### What you will do
Extract the whole listing as it stands. Do not include the pictures.

### Data for this task
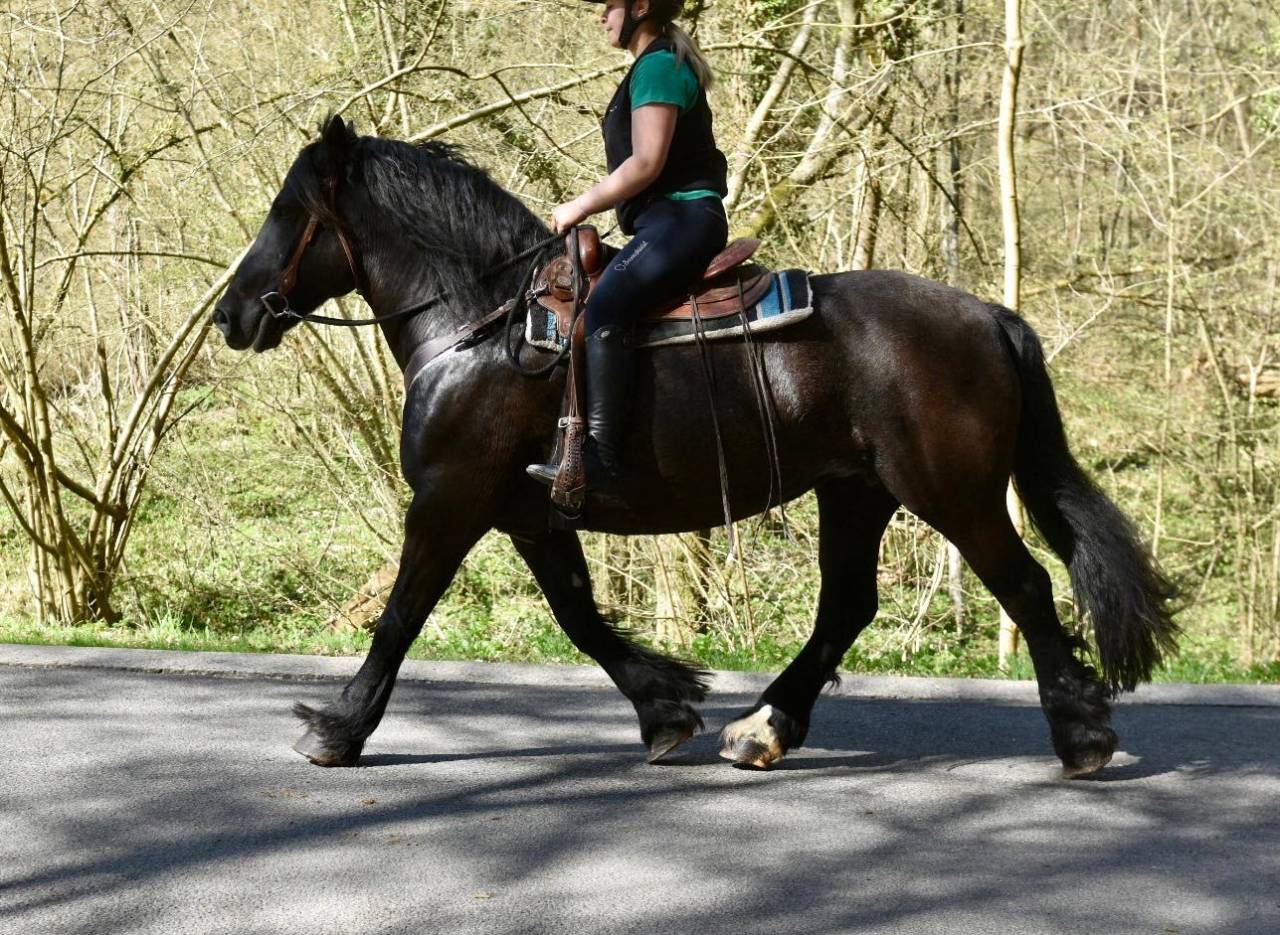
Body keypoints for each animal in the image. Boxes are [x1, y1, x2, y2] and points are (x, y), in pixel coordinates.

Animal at [212, 116, 1177, 776]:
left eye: (288, 212)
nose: (232, 314)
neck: (483, 325)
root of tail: (986, 315)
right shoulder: (529, 512)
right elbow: (579, 615)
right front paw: (666, 704)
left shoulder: (451, 500)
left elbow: (402, 614)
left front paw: (340, 726)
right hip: (856, 490)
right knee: (847, 606)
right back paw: (764, 725)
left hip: (954, 494)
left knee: (1024, 585)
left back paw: (1081, 733)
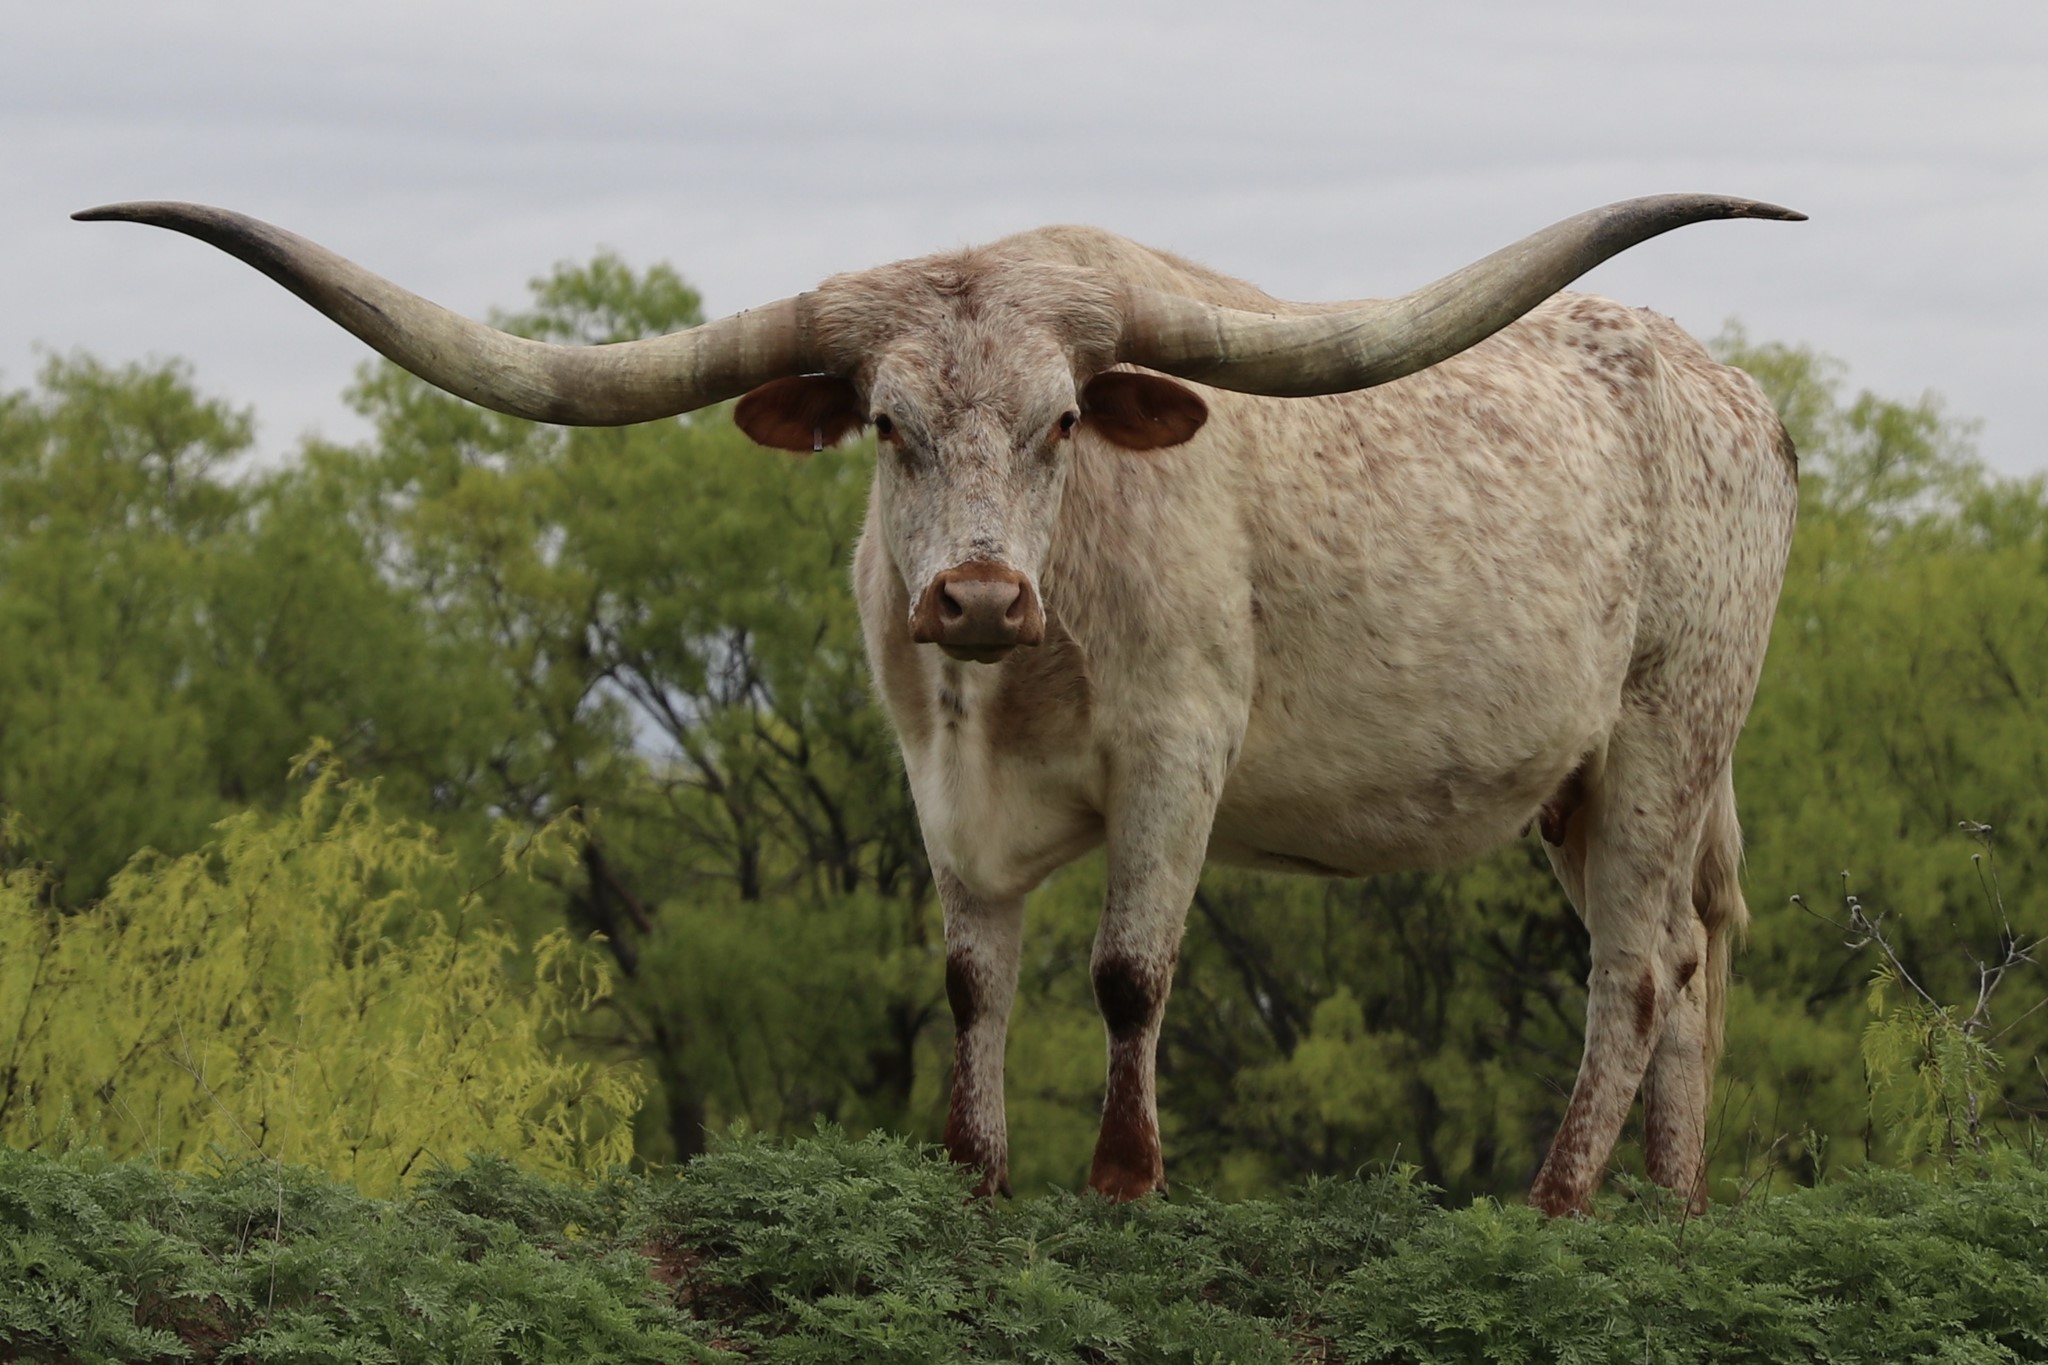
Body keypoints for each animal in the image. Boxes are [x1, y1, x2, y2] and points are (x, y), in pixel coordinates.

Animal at [77, 194, 1801, 1214]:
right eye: (890, 426)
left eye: (1062, 425)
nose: (974, 596)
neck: (1016, 676)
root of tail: (1739, 395)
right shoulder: (938, 785)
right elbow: (974, 985)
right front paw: (975, 1176)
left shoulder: (1181, 749)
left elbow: (1126, 972)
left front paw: (1121, 1181)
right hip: (1586, 785)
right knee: (1687, 960)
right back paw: (1672, 1209)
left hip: (1671, 730)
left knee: (1636, 967)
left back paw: (1559, 1204)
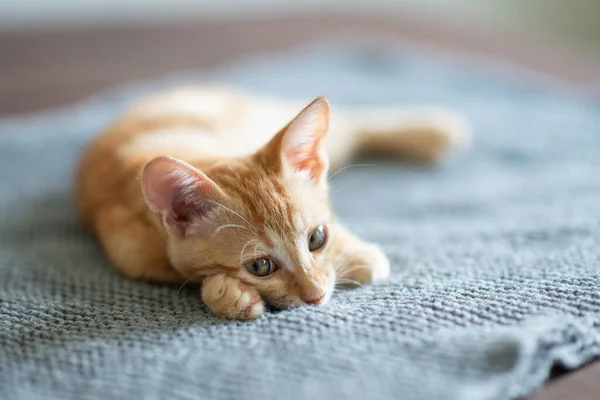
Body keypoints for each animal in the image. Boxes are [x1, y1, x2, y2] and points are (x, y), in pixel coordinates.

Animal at [75, 86, 468, 320]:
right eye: (260, 266)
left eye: (317, 238)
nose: (316, 297)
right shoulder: (130, 256)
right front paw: (226, 294)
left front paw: (358, 254)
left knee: (355, 120)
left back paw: (430, 130)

### Exercise solution
Body keypoints for each animal in the image. Boxes are [x1, y1, x2, y2] and points are (x, y), in pixel coordinates.

Animal at [212, 116, 1177, 776]:
left eye: (288, 212)
nose: (232, 314)
neck: (483, 325)
root of tail: (986, 315)
right shoulder: (529, 512)
right elbow: (579, 615)
right front paw: (666, 704)
left shoulder: (451, 500)
left elbow: (402, 614)
left front paw: (340, 726)
right hip: (856, 490)
right knee: (847, 606)
right back paw: (764, 725)
left hip: (954, 494)
left knee: (1024, 585)
left back paw: (1081, 733)
Body keypoints for each animal in the image. Boxes are [x1, y1, x2, y2] and points are (x, y), in pixel coordinates.

Animal at [77, 194, 1801, 1214]:
right eye: (890, 426)
left eye: (1062, 425)
nose: (974, 596)
neck: (1016, 676)
root of tail: (1739, 395)
right shoulder: (938, 785)
right elbow: (974, 985)
right front paw: (975, 1176)
left shoulder: (1181, 749)
left elbow: (1126, 972)
left front paw: (1121, 1181)
right hip: (1586, 785)
right knee: (1687, 960)
right back paw: (1672, 1209)
left hip: (1671, 730)
left knee: (1636, 967)
left back paw: (1559, 1204)
Body keypoints for each animal in the image. Boxes are [x1, y1, x2, y2] and points are (x, y), in pixel coordinates.

Animal at [75, 86, 468, 320]:
right eye: (260, 266)
left eye: (317, 238)
nose: (316, 297)
right shoulder: (130, 256)
right front paw: (226, 294)
left front paw: (358, 254)
left knee: (355, 120)
left back paw: (430, 130)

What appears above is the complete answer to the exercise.